What all this means for the Caribbean is that there will be a slump in tourism in the coming winter and into the next year. As job losses increase in the US, UK and parts of Europe, and oil prices continue to remain high at over $100 a barrel, people, apart from the very wealthy, will cut back on travel.

Aid programmes are also likely to slow down as governments of European nations, the US, and Japan divert much needed funds away from anything but humanitarian aid, to domestic projects which help to keep them in office.

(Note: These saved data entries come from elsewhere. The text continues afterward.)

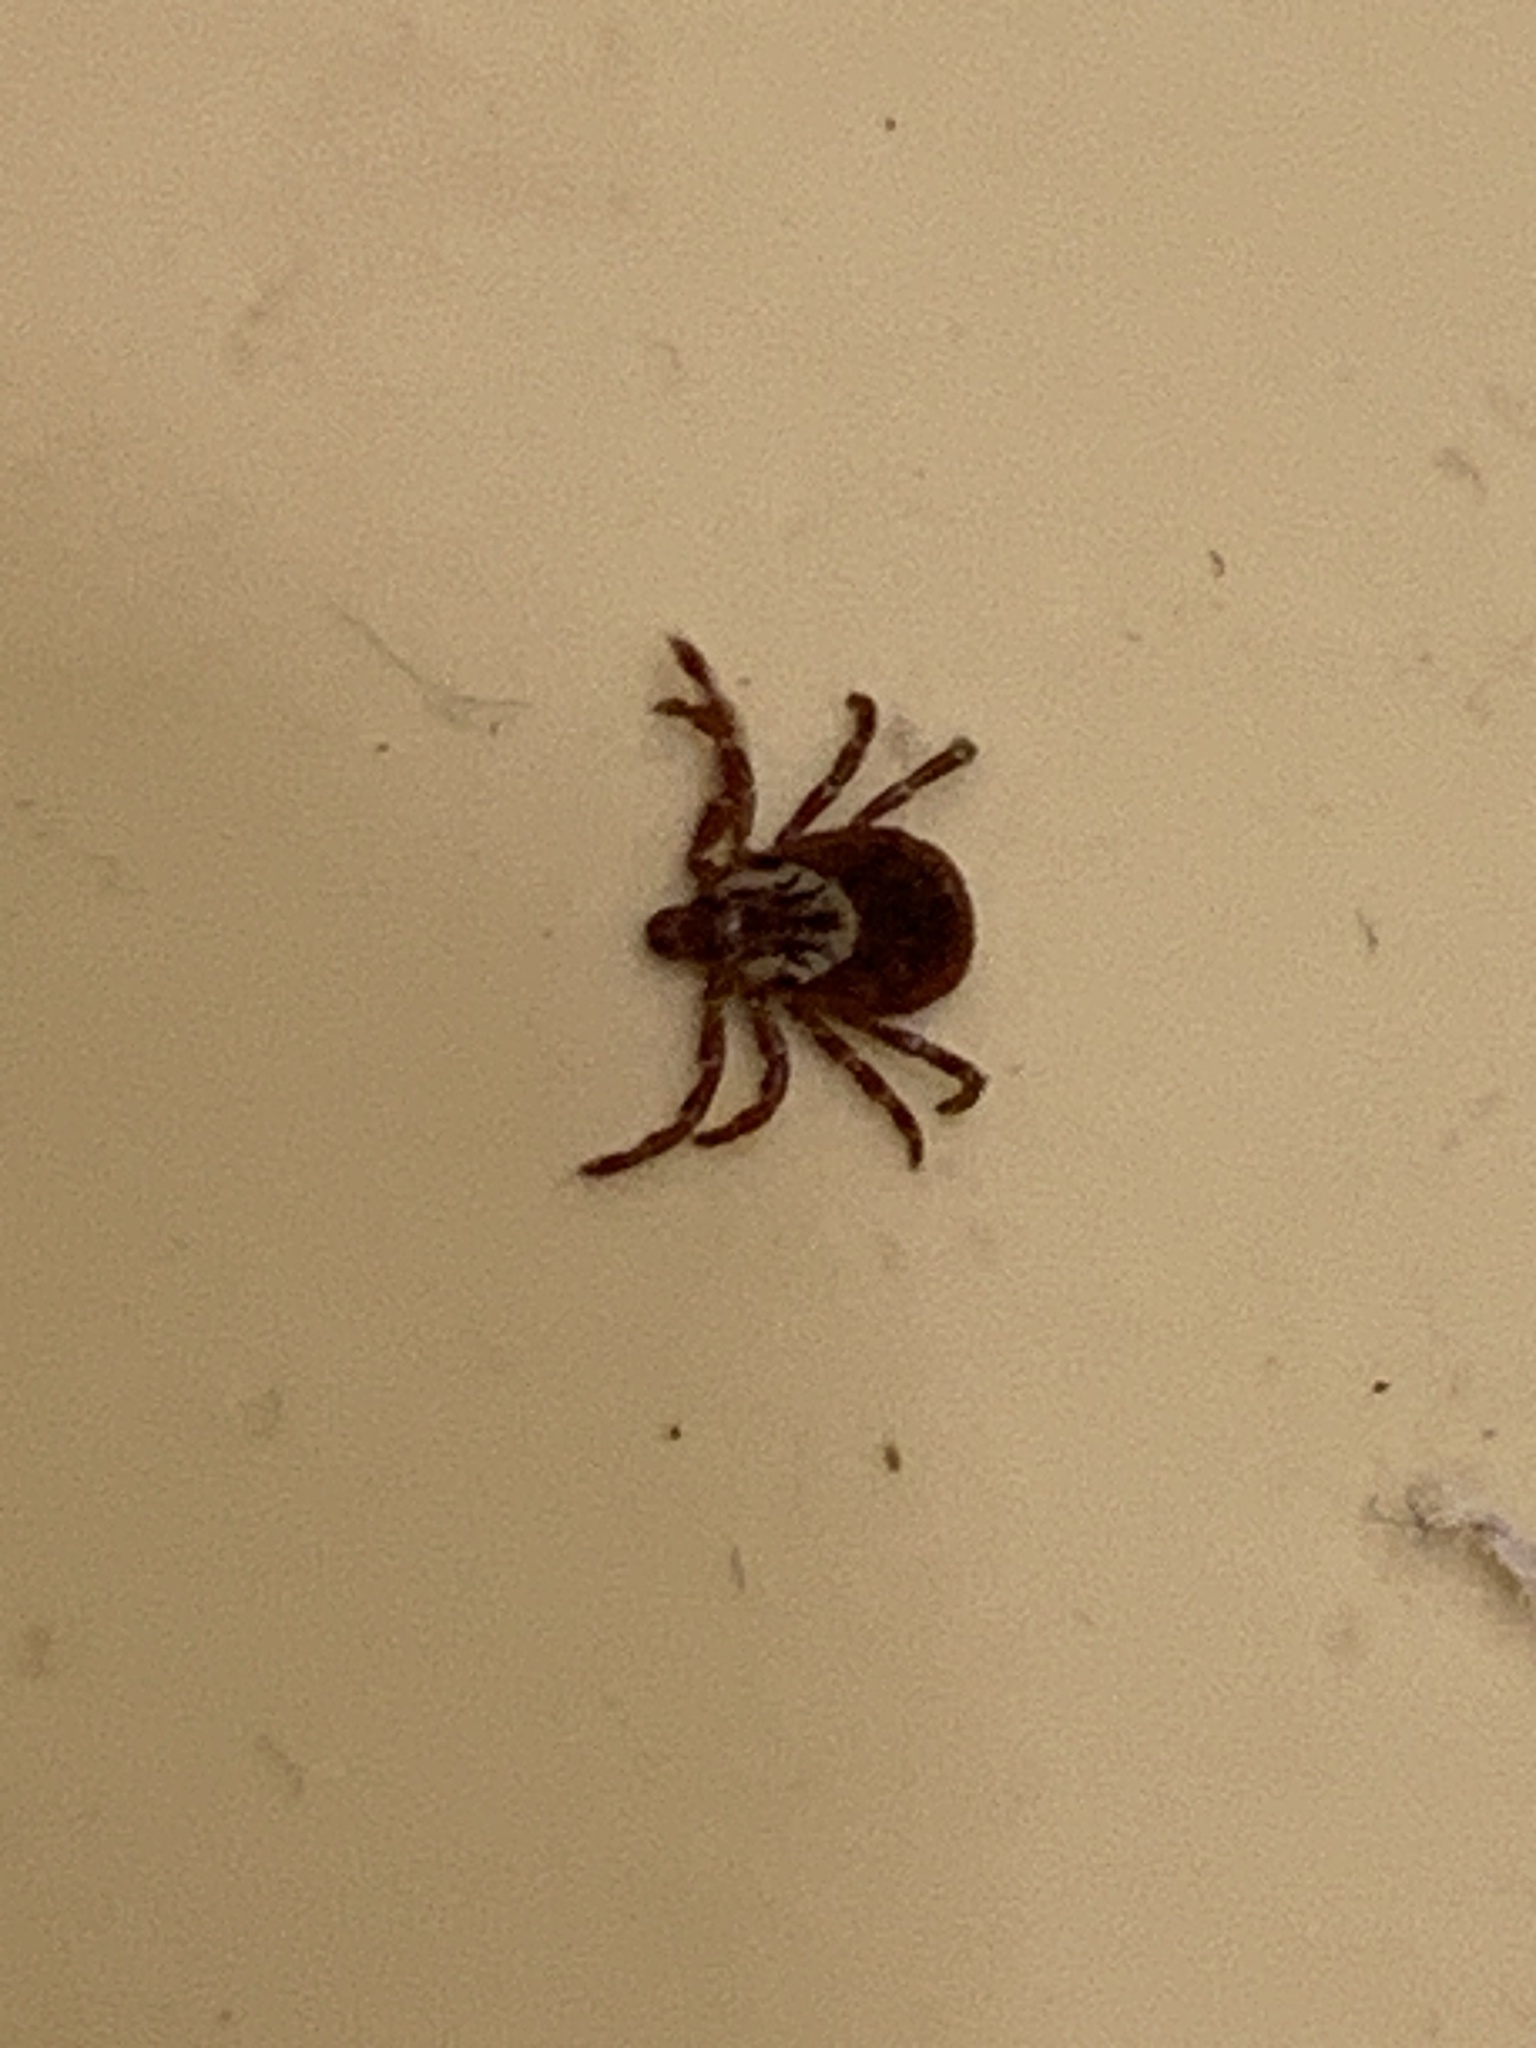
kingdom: Animalia
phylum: Arthropoda
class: Arachnida
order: Ixodida
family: Ixodidae
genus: Dermacentor
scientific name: Dermacentor variabilis
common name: American dog tick
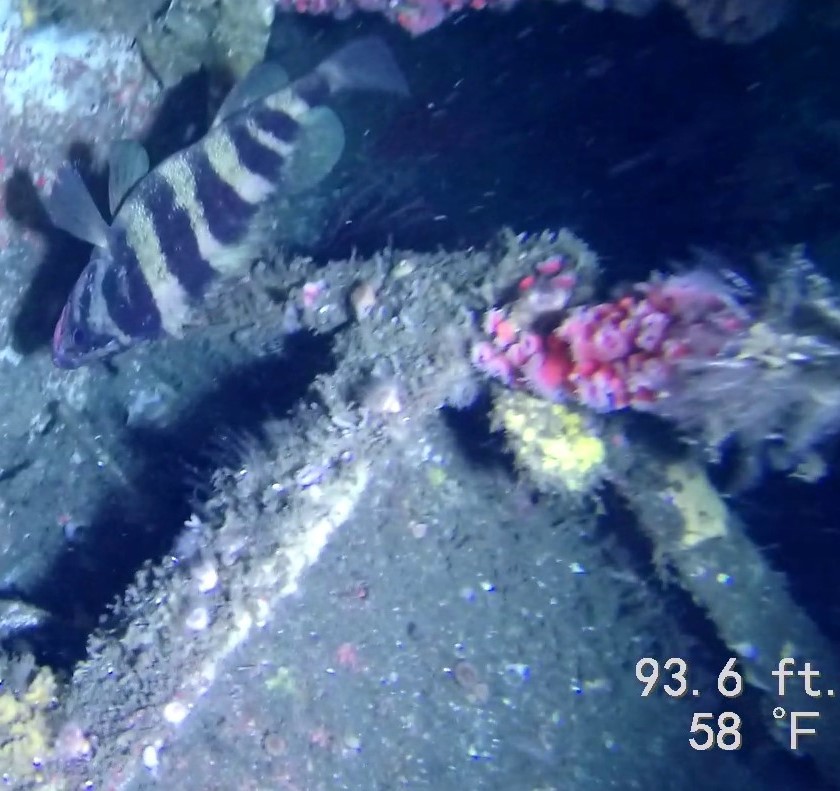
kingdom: Animalia
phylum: Chordata
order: Scorpaeniformes
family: Sebastidae
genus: Sebastes
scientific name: Sebastes serriceps
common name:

We can be sure that commitments made by the G8 nations to Africa under the New Partnership for Africa’s Development (NEPAD) which have already begun to slip will slide even more. At their 2005 summit in the Scottish town of Gleneagles, G8 countries - the United States, Japan, Germany, France, Britain, Italy, Canada and Russia – undertook to increase aid to Africa with an extra 25 billion dollars per year by 2010. Since then, several revisions have lowered the figure to 21.8 billion dollars, and according to the UN, development aid has only increased by about a quarter of that amount.

And, those in the Caribbean who place their faith in the European Union (EU) coughing up money as a sweetener for singing-on to the controversial Economic Partnership Agreement (EPA) should not hold their breath.

It is unclear how much of the foreign reserves of Caribbean governments are held in US dollars or what portion of those funds were invested, through US investment banks, in the property market or other instruments that may now be unstable. It has to be hoped that it is very little if any at all.

The same observation is relevant to financial institutions, such as banks and insurance companies, in the Caribbean which may also be exposed to the crisis in the US through their own investments of Caribbean savings, pension funds and other securities.

Whatever the situation, the Caribbean should not expect to come out unscathed from this crisis.